Oui, tu sais ! il y aura toujours nos fou-rires et nos délires, tout simplement parce qu’un jour, je t’ai invité sur ma planète et que depuis tu es Mon Ami de Coeur
Alors fait moi un grand Sourire, Mon Amour de Gentil Dauphin… et n’en veut pas à mon “IL” il n’a pas volé ta petite soeur
Je t’embrasse tendrement
Ta puce
Métastable a dit,
mai 29, 2006 à 1:04
Dis-lui toi que je t’aime… (S. Gainsbourg).
Caly a dit,
mai 29, 2006 à 3:58
Méta
Un grand sourire à te lire. Vi, Sacré Serge, il a trouvé la solution … rires…
Mais non c’est à moi à gérer…
Je t’embrasse
Dame a dit,
mai 29, 2006 à 5:45
Ne pas se forcer aux “je t’aime – moi non plus”..
le temps arrange bien les choses… Vivez vos plaisirs, vos désirs, sans aucune culpabilité..
Caly a dit,
mai 29, 2006 à 7:00
J’essaye Dame, et je réussi souvent… Faut dire que j’ai un “IL” d’exception… d’ailleurs c’est vous qui l’avez dit ! sourires…
Pourtant pas facile tout ça…
Pourtant si ! facile quand on aime… sourires
Merci Dame, je vous embrasse
Miss Niva a dit,
mai 29, 2006 à 7:41
J’ai achevé “ma” lecture. Tu écris bien…j’aime beaucoup. Certains articles sont assez durs…je pense à “1″, “2″, “3″….les émotions….voilà ce que j’aime, et tu arrives parfaitement à nous les faire ressentir…merci…
Caly a dit,
mai 29, 2006 à 8:16
sourires…
tu as “achevé” ta lecture ? tu en as de la chance….
Non cool je blague, je n’en suis qu’à l’entame ici, j’ai encore des centaines de mots a transférer…. et je peux t’avouer sans honte que je ne suis pas arrivée au bout de la lecture de moi….
Miss Niva a dit,
mai 29, 2006 à 8:49
Rire…j’ai lu que tu avais d’autres blogs..tu en as eu combien ? Il n’y a qu’un seul lien ici…
Rana a dit,
mai 29, 2006 à 9:35
Ben ça alors…je m’attendais pas à lire tout ça (les 3 derniers billets)..suis un peu..comment dire…retournée oui je crois que c’est le mot..en plus ça me rappelle étrangement la vie de deux amies..sauf que toi tu rassembles les deux..alors ..j’imagine un peu…

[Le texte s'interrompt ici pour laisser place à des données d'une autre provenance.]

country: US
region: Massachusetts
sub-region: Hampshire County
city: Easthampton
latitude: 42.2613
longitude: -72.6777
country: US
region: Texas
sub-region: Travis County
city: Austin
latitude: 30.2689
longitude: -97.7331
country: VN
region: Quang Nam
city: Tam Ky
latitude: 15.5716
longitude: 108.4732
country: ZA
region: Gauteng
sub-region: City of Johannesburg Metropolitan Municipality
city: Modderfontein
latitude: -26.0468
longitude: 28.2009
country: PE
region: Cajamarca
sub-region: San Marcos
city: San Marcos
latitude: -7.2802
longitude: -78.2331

Dans tout ça je ne veux retenir que le meilleur..tu te sens mieux aujourd’hui…et c’est ce qui importe
Caly a dit,
mai 30, 2006 à 5:21
Mes autres blogs sont détruits. Le seul qui subsiste pour l’instant c’est “poussières sur toile” sur tooblog, j’ai quitté parce que l’hébergeur devient payant
Bises Miss Niva
Caly a dit,
mai 30, 2006 à 5:23
Oui, Rana, l’important c’est qu’aujourd’hui je vais bien
J’ai déplacé les billets dont tu parles ici, je les ai anti-datés… après tout ils font partie du passé… sourires…

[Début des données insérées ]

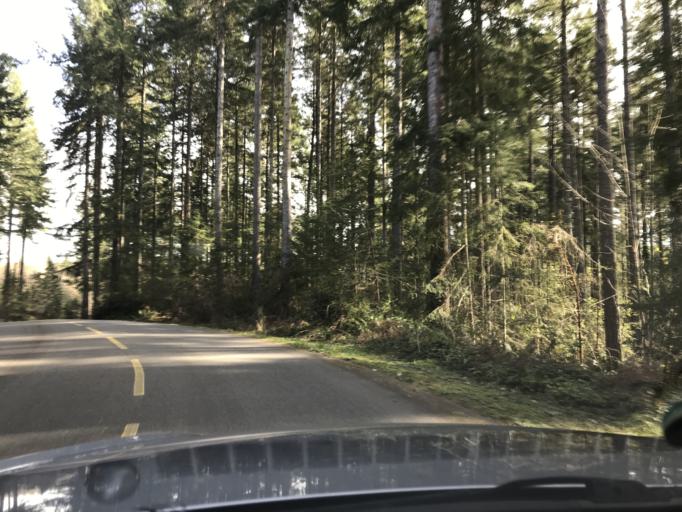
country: US
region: Washington
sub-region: Pierce County
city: Longbranch
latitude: 47.2250
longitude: -122.8061
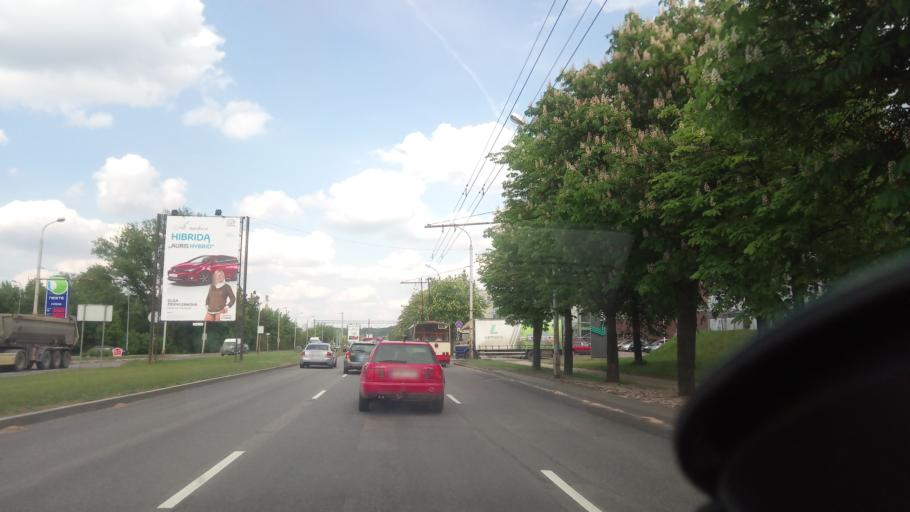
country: LT
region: Vilnius County
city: Lazdynai
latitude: 54.6477
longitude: 25.2102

Bises ma grenouille préférée
Rana a dit,
mai 30, 2006 à 6:25
P’tite maline va
bizzzzzzouillesssssssssssssssssss
Caly a dit,
mai 30, 2006 à 6:27
*écroulée de rires*
t’es trop fun ma grenouille
je t’adore
Caly a dit,
mai 30, 2006 à 8:29
Au fait, ma grenouille, Ma Vision est limitée, c’est chasse gardée … rires
frederic a dit,
mai 30, 2006 à 9:05
Je crois que tu sais que tu dois écrire le mot FIN, ce n’est pas facile, ton bonheur est sans doute à écrire au prix de sa peine mais est ce évitable?
Courage
Caly a dit,
mai 31, 2006 à 9:01
Merci Chevalier
non, ce n’est pas évitable. je le sais bien….
Mais pour l’instant, je laisse le temps au temps…
Je t’embrasse, beau chevalier, bel ami
agrumes a dit,
juin 2, 2006 à 8:31
Doit on écrire le mot fin. J’aime l’idée de reconstruction. En même temps il faut être deux à le vouloir.